═══ Material for this task ═══

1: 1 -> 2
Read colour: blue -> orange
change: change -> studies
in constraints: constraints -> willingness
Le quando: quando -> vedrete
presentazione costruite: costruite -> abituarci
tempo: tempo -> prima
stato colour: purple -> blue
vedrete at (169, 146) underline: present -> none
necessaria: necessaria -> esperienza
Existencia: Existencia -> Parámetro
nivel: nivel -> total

═══
═══ Material for this task ═══

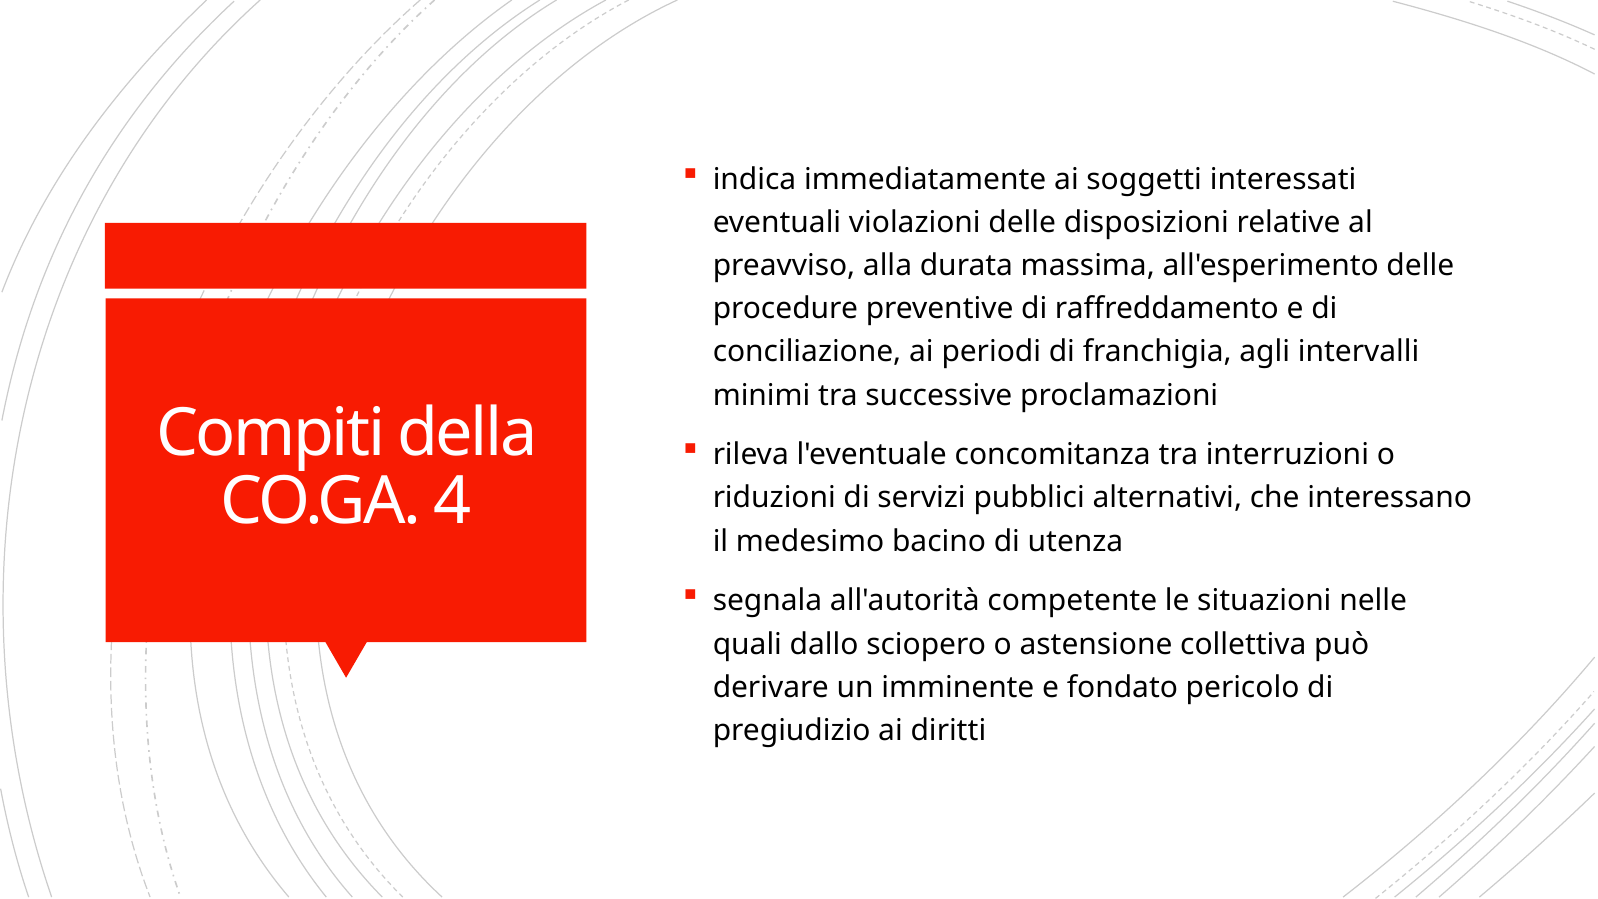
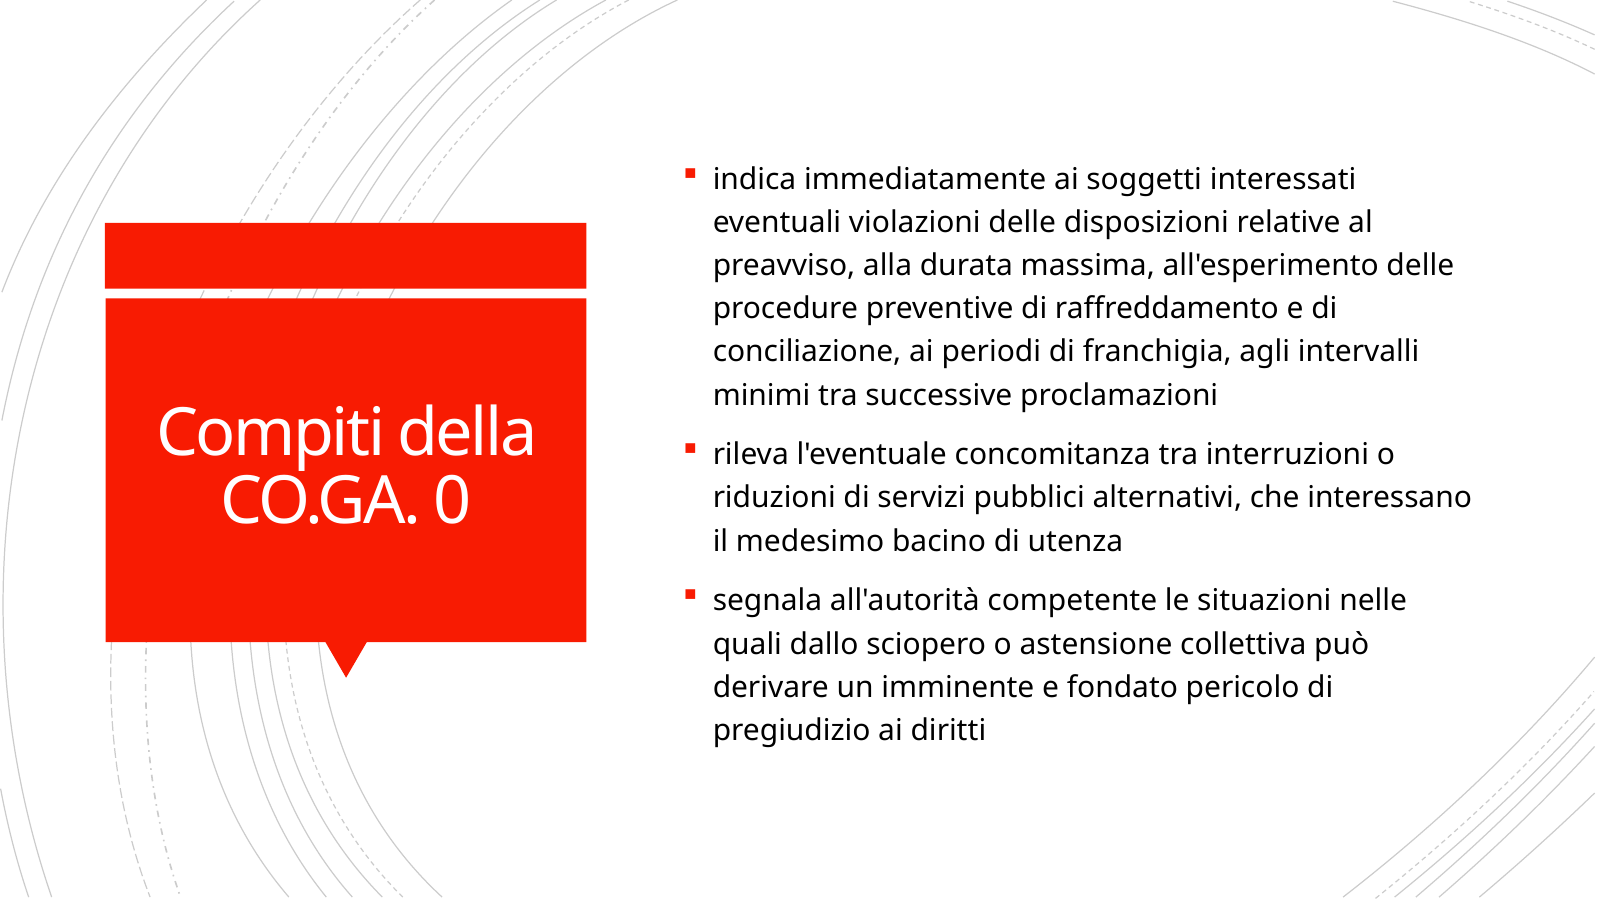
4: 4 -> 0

═══

▸ The task
Collect every line from the records above that contains the word "colour", and copy each one unchanged.

▸ Written reply
Read colour: blue -> orange
stato colour: purple -> blue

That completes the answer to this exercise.